TAMPA — When a child doesn't show up, the school phones home. After 15 unexcused days, the state calls it truancy.
A 14-year-old Tampa girl has gone well beyond that, missing 85 of 113 school days this year, and about 850 since kindergarten. Because of it, her mother, Charlotte Fair, 45, was put behind bars without bail more than a week ago.
"This is a very extreme case," said school district social worker Pat Crosby.
But family and a school social worker agree the case isn't one of a parent who can't control a wayward teenager; instead, it's a sad and unusual story of a mother's intense attachment.
It began before the girl was born, Russell Fair said, when his wife was pregnant with their son.
Ryan Jeremiah Fair was born with cerebral palsy. The family believes it was caused by Lyme disease Mrs. Fair contracted through a tick bite. Ryan couldn't walk or talk or eat on his own, and Mrs. Fair was his full-time caretaker for 15 years.
She got used to having a child need her. Then the boy died. "That's when everything started," said Russell Fair. "I think she was lonely." He spoke reluctantly about his separated wife, and on the condition that their daughter and her school not be identified.
Mrs. Fair, through jail officials, declined an interview request.
But Crosby, the social worker, said she too noticed that the absences appear to stem from attachment issues following Ryan's 2003 death.
After that happened, the couple's two girls would often skip school, Russell Fair said. Sometimes they said they were sick, but many times it seemed mom and the girls didn't want to leave each other.
"It was tough on her," Russell Fair said of his wife. "I think it was just too easy to stay home than get up and get the kids to school."
Russell Fair admits he should have made them go.
Things got more complicated when the couple separated and Mrs. Fair moved out with the girls, Russell Fair said. "I knew they were missing some school, but I had no idea," he said.

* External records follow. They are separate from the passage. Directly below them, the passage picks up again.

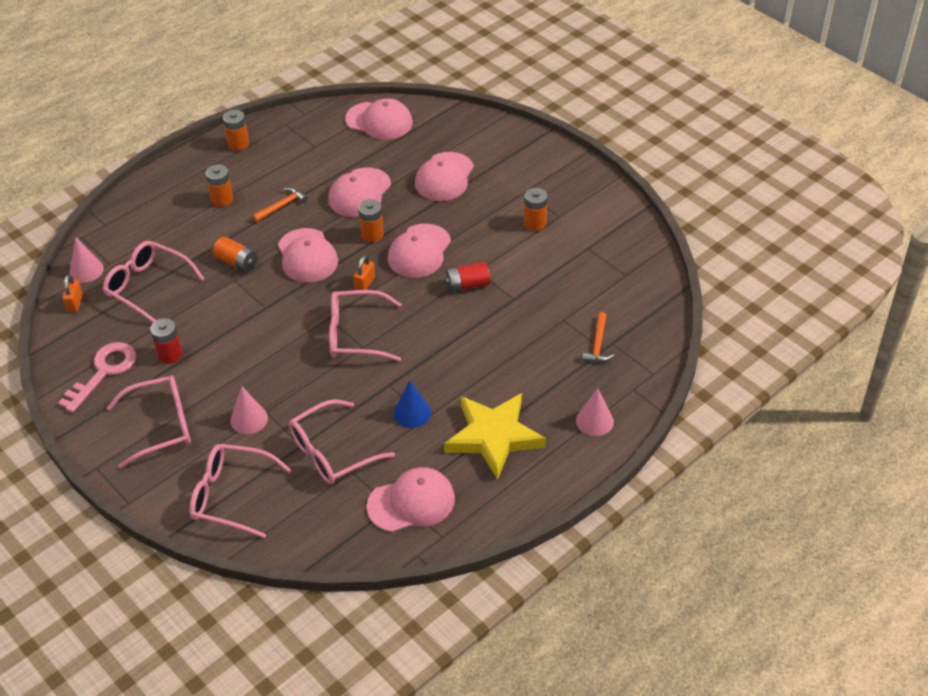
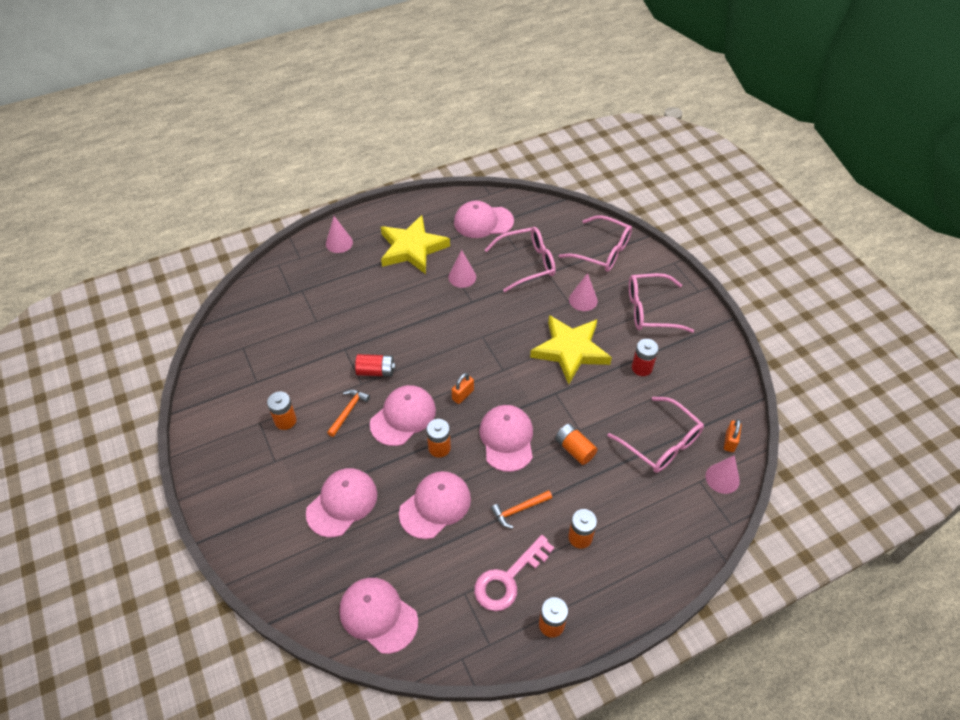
camera: 165 degrees left, 5 degrees up
pink key [58,342,136,413] -> pink key moved to [474,535,554,611]
pink glasses [329,290,402,361] -> none
blue cone [394,380,431,428] -> pink cone [448,250,476,288]
orange hammer [582,312,614,362] -> orange hammer moved to [327,390,370,437]
none -> yellow star [530,315,612,384]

The 14-year-old girl is in sixth grade, two years behind her peers. It's unclear how much homeschooling may have taken place.
The oldest daughter, now 23, dropped out of high school, Russell Fair said. That daughter, who lives in Carrollwood with her mother, declined to comment.
Russell Fair said the severity of the situation became clear when Mrs. Fair was arrested in September on a charge of driving under the influence. Her breath test showed no alcohol, but she told deputies she'd taken oxycodone, an arrest affidavit states.
Deputies turned the case over to the State Attorney's Office, which sought Mrs. Fair's arrest. When deputies went to the house in January to take her into custody, she refused to open the door, and they added a charge of resisting arrest, records show.
That, plus failure to pay $417 in fines, was a violation of Mrs. Fair's probation for an October charge of failing to ensure her daughter went to school.
Mrs. Fair was taken into custody at a court hearing on Feb. 25.
She remains at the Hillsborough County jail on Falkenburg Road. County Judge Margaret Courtney denied bail. Her next hearing is scheduled for April 7.
The Department of Children and Families placed the daughter in custody of her father.
DCF spokesman Terry Field said the Fair family was investigated in 2002, but the case was closed when agents found no indicators of abuse. Field couldn't release any information about the investigation, including what prompted it or how long it was open.
Truancy alone isn't enough to warrant a DCF abuse or neglect probe, Field said.
Crosby said that can be frustrating for school social workers.
When a child misses dozens of days, that borders on what Crosby calls "educational neglect."
She said such cases generally raise suspicions of family dysfunction or substance abuse.
Sometimes the school warnings and offers of counseling just start piling up. Crosby said the Fair family's file is 3 inches thick.
The last resort is a jail cell.
Crosby said truancy charges are not rare.
About 200 serious cases were referred to her this year to determine whether they warrant charges, she said. That's out of thousands of current truancy cases across the whole school district.
But the first misdemeanor is the wakeup call for most folks, Crosby said.
She called this case particularly severe, the worst of the school year so far.
Russell Fair considers it a new chance for his daughter.
The girl, petite enough to fit in with younger kids, wants to be a marine biologist. For now, she's taking virtual classes on a laptop at home, Russell Fair said. But he hopes to get his daughter back in the classroom with other students next year. He said she's worried about middle school cliques and boys and wearing the right clothes, but she'll be okay.